For many years I refused to accept my diagnosis of bipolar disorder. I was challenged by a great deal of self-stigma…I blamed myself for my symptoms, I felt guilty for having something wrong. And by no means did I want to be a part of a group that was looked down upon in our society. I simply did not want to have to deal with my illness, so denying it seemed like I could make it go away.
Like any other serious illness my bipolar disorder just got worse without treatment. It escalated to the point where I found myself in places that I could never imagine I could end up. I pushed people away from me, left a successful career in the dust, and became so depressed I could not get out of bed.
Fast forward several years and I am now successfully treated with a proper combination of medications and have moved forward and rebuilt my life.
But there was a period of time when all I could think about was bipolar disorder. I dreaded taking the medications because it made me feel “less than” everyone else. In some ways I felt as if I was damaged. I was completely devoid of any confidence and my self-esteem was at my all time low. I measured everything I did through the lens of bipolar disorder and forgot about the whole person that I am.
I have come a long way since then but was struck this evening by my 10 year old nephews awe with how many states I had traveled too.
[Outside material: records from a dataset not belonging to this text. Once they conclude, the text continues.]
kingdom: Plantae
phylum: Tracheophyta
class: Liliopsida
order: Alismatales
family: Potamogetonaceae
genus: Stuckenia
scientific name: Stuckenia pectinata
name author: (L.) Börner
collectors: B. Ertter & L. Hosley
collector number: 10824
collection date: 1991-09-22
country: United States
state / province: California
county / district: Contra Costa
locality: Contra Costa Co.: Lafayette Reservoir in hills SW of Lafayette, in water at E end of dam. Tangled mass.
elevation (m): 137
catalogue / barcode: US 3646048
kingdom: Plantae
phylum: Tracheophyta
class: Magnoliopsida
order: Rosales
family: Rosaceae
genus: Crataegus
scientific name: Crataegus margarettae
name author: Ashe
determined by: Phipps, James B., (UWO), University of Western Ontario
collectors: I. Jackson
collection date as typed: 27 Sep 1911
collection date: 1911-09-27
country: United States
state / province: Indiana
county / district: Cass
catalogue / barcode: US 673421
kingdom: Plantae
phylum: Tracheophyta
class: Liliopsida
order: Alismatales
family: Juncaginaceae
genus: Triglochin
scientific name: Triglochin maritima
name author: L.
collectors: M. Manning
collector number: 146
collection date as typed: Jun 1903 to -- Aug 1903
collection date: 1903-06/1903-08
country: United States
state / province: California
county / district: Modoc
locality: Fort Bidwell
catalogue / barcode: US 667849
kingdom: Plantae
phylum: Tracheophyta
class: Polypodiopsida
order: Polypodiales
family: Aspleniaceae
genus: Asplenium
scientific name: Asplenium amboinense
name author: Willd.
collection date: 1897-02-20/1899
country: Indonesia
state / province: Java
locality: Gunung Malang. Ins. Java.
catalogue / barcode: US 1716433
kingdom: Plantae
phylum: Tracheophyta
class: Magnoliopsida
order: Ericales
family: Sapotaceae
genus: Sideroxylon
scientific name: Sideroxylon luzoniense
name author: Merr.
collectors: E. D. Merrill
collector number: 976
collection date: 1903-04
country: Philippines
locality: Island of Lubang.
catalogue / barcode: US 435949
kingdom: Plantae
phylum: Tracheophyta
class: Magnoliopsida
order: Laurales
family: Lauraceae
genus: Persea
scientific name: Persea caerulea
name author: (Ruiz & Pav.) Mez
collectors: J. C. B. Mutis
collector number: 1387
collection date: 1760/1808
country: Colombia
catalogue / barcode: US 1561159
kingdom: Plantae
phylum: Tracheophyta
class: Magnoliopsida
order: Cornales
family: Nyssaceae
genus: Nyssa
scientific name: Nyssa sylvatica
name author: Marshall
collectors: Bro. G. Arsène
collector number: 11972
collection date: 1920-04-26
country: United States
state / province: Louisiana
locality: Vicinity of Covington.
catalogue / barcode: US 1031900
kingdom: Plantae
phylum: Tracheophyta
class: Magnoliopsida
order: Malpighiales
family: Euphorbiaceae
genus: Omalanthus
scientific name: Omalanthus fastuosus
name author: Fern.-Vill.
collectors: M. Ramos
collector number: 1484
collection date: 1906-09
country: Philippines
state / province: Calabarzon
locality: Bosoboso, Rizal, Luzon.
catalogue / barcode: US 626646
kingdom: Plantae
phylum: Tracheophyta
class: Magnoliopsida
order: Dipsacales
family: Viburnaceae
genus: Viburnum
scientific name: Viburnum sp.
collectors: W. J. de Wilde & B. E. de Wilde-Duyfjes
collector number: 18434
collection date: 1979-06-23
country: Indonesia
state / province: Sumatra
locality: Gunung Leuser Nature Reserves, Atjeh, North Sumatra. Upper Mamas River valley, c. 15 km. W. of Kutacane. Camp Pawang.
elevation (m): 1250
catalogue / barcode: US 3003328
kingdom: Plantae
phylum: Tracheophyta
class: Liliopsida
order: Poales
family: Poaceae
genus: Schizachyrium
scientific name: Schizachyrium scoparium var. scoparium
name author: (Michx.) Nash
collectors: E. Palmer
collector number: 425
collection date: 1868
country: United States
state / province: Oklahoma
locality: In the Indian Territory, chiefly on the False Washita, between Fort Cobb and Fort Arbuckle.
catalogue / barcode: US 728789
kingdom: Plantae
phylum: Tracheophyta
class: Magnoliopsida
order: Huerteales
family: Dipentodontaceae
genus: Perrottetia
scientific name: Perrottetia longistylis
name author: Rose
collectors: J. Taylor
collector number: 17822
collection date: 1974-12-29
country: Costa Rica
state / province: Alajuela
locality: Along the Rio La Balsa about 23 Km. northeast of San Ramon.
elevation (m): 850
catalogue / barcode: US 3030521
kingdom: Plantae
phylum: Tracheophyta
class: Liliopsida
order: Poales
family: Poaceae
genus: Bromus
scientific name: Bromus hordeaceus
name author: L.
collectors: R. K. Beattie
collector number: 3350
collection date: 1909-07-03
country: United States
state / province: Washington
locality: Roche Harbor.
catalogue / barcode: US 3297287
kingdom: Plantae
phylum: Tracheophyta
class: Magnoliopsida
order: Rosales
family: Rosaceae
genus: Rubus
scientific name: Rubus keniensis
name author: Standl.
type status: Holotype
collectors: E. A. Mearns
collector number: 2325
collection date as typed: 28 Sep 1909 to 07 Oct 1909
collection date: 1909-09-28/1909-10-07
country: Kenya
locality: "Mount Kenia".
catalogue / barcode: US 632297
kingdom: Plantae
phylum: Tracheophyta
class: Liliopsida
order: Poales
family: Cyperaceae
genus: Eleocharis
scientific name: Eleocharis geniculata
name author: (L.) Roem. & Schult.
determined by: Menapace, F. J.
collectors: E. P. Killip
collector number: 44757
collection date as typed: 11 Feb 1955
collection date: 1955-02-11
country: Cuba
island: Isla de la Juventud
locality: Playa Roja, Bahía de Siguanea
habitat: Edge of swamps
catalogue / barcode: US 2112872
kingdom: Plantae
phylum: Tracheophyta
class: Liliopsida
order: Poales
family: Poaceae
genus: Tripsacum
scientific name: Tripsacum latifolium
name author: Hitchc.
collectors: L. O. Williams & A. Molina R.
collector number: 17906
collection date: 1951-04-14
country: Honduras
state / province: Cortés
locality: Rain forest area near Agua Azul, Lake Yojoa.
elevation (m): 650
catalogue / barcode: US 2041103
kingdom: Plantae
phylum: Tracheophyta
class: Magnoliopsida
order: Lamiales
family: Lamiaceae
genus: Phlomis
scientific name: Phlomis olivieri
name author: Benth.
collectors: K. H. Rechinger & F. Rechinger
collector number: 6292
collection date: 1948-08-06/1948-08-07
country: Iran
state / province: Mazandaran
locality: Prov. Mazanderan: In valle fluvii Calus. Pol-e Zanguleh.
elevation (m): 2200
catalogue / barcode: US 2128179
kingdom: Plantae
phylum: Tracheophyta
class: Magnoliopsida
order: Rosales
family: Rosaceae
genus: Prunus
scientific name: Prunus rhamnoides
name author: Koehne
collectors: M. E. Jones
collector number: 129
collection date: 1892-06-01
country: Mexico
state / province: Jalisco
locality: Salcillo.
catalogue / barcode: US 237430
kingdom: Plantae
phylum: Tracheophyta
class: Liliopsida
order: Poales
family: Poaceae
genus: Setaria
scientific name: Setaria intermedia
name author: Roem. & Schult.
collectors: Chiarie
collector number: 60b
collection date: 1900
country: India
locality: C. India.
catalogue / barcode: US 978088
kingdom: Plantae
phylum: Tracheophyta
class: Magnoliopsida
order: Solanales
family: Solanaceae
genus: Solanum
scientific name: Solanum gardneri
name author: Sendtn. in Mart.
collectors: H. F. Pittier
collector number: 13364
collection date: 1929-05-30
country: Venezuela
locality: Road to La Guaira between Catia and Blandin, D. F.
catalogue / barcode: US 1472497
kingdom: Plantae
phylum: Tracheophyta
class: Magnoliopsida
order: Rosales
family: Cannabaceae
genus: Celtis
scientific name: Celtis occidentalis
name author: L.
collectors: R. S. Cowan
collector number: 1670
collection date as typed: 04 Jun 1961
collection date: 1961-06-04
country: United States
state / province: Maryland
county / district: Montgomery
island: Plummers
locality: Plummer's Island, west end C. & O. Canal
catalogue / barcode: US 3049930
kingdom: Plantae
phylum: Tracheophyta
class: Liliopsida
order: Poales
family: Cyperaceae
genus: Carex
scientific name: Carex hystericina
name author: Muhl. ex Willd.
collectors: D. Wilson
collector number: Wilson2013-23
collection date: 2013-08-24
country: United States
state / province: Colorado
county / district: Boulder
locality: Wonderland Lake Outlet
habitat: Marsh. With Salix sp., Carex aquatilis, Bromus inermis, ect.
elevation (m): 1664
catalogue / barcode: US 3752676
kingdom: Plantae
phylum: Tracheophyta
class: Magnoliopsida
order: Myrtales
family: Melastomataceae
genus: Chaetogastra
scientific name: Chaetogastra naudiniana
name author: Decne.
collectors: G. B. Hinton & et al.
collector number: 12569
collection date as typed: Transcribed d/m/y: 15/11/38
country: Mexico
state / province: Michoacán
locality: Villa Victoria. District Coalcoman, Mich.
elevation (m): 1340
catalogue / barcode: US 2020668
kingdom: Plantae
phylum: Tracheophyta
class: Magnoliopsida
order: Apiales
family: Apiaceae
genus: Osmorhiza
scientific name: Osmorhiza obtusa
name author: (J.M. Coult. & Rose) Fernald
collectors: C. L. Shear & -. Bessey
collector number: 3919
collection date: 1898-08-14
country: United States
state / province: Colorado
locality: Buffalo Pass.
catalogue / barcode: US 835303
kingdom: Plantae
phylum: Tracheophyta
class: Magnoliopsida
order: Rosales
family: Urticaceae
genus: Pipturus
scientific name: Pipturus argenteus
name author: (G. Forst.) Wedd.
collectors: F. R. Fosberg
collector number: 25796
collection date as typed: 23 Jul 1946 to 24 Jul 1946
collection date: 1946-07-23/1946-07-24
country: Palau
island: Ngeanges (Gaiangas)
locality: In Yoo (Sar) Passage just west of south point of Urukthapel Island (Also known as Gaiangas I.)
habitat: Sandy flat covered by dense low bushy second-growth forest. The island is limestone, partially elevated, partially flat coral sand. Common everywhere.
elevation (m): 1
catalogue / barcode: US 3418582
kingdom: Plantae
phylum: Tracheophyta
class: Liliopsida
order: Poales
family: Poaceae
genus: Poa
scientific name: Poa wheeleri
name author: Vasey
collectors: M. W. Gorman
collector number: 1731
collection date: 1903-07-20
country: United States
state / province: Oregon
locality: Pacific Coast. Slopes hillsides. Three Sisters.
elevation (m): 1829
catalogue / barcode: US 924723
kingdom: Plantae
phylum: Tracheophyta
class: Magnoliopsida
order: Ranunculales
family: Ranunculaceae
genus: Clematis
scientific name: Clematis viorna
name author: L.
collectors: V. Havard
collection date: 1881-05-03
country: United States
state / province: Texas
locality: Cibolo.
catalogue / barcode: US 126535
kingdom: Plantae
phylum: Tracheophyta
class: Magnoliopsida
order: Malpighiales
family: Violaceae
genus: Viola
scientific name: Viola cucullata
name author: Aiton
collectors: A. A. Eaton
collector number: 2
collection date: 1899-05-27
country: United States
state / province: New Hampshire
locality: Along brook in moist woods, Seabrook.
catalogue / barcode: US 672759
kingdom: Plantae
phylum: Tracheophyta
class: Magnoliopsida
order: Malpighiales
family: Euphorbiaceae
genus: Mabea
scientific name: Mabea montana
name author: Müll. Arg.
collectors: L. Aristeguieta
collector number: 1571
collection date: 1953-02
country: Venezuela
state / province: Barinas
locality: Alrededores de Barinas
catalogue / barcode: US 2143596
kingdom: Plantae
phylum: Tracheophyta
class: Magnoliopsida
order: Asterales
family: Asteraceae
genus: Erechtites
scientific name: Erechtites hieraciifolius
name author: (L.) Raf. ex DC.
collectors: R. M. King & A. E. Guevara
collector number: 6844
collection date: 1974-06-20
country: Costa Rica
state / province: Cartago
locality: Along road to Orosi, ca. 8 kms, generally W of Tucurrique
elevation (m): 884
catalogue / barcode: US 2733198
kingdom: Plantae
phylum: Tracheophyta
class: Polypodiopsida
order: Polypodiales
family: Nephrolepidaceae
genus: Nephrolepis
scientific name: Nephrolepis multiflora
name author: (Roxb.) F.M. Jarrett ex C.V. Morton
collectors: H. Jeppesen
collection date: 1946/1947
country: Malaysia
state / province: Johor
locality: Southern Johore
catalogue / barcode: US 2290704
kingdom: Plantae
He was putting together a map of the U.S. And ask me to tell him where I had traveled. When he put the map together leaving out 7 states he said to me, “Look at all the places you have been!” In that moment he was in awe of me.
It struck me that I needed to remind myself that there is so much more to my story than struggling with a mental illness. It doesn’t even have anything to do with how much I have traveled but more importantly that I had forgotten those experiences contributed a great deal to the person I have become.
More than anything there have been times when I have wallowed at times in much self-pity thinking my life was cheated because of bipolar disorder when the real focus should be on my experiences in spite of it.
The reasons for my extensive travel are many and they actually have sculpted in a large part my journey in life. Bipolar disorder contributed to a few of my wondering experiments to strange places but for the most part my adventurous spirit took me down the path of exploration.
I think it is tempting to become so consumed with fighting and managing an illness that we sometimes forget who we were, who we are and who we are becoming. But one thing I have learned is to make certain I am not identifying myself through only one lens.
Each of us who live with a mental illness are far bigger than a diagnosis. We are mothers, sisters, fathers and brothers. We are someone’s child. We are employees and friends and full of life.
Remember all of who you are and focus on the whole picture that makes up your experiences not just the struggles and the pain, but the joy and happiness that makes you a unique individual.
It can be an adjustment to think this way, but it is critically important. You are more than your illness-way more. And life starts feeling better when you recognize that fact.